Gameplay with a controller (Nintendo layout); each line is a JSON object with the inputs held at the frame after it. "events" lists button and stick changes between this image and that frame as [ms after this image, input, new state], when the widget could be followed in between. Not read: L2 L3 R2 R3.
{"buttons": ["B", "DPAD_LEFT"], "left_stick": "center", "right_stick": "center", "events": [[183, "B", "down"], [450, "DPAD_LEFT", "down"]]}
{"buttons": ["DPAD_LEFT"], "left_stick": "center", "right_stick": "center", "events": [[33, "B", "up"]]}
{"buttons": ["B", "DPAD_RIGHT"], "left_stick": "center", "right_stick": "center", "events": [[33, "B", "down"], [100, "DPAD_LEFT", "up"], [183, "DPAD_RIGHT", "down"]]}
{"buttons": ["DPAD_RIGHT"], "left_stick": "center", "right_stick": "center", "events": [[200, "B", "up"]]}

* * * * * * *

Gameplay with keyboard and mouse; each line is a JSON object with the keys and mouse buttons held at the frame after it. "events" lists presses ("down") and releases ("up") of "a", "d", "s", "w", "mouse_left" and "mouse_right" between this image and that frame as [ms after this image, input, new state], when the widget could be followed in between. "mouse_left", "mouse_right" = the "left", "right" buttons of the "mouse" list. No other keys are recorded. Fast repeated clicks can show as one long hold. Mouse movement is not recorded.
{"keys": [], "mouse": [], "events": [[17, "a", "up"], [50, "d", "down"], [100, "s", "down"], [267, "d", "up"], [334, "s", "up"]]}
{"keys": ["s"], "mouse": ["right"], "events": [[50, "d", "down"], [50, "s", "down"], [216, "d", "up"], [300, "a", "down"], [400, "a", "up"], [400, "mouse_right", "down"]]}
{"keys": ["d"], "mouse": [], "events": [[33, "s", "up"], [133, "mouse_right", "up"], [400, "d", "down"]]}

* * * * * * *

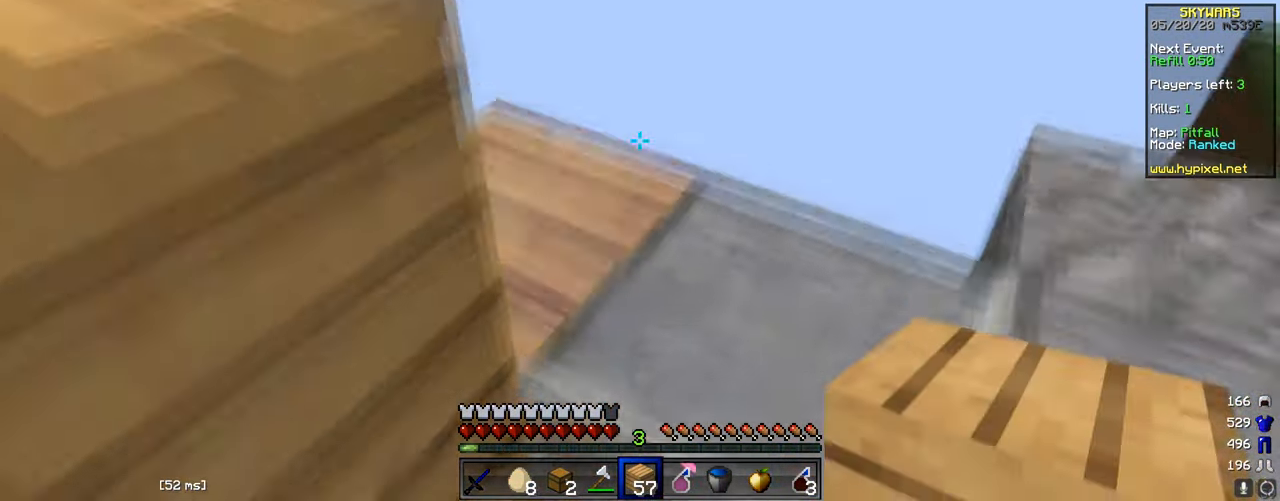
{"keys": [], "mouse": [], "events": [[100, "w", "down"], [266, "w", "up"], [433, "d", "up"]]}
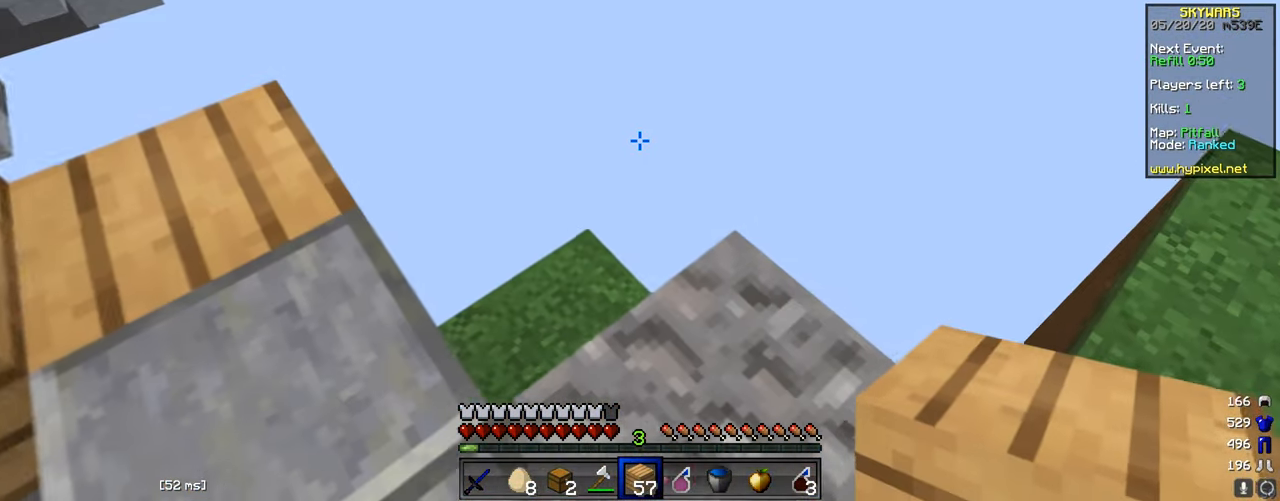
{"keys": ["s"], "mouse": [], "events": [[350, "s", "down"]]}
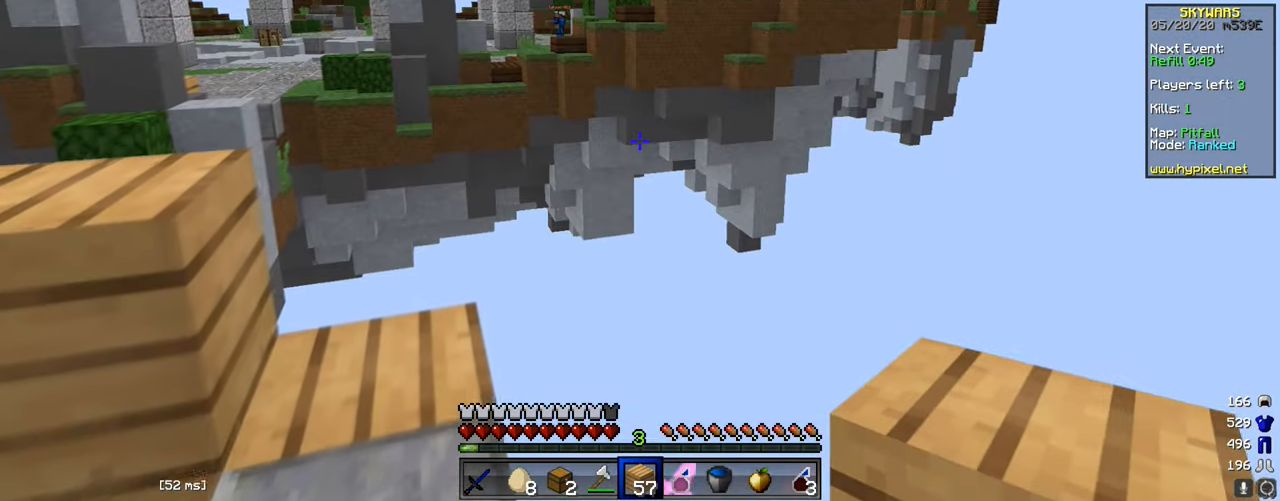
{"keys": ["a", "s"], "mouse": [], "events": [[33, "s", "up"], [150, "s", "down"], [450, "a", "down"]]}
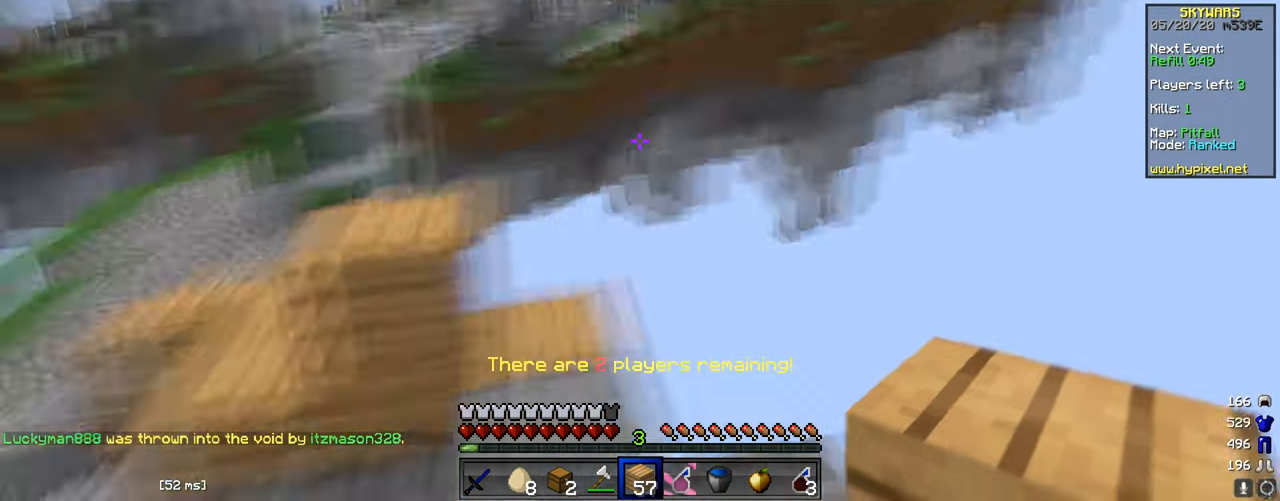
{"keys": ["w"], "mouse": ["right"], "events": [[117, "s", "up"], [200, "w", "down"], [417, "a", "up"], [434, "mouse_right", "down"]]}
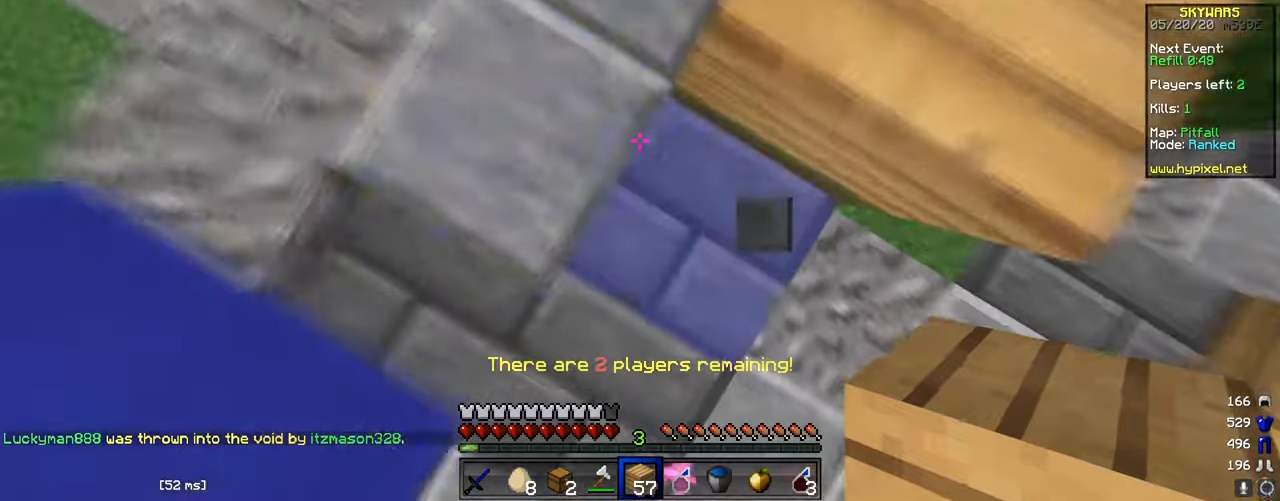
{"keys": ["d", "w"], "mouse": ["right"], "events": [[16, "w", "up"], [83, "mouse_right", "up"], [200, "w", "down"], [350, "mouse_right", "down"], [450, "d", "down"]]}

* * * * * * *

**ACTION ITEM**: Return a copy of each line in the entries that carries the string "Gameplay".

**WRITTEN SOLUTION**:
Gameplay with a controller (Nintendo layout); each line is a JSON object with the inputs held at the frame after it. "events" lists button and stick changes between this image and that frame as [ms after this image, input, new state], when the widget could be followed in between. Not read: L2 L3 R2 R3.
Gameplay with keyboard and mouse; each line is a JSON object with the keys and mouse buttons held at the frame after it. "events" lists presses ("down") and releases ("up") of "a", "d", "s", "w", "mouse_left" and "mouse_right" between this image and that frame as [ms after this image, input, new state], when the widget could be followed in between. "mouse_left", "mouse_right" = the "left", "right" buttons of the "mouse" list. No other keys are recorded. Fast repeated clicks can show as one long hold. Mouse movement is not recorded.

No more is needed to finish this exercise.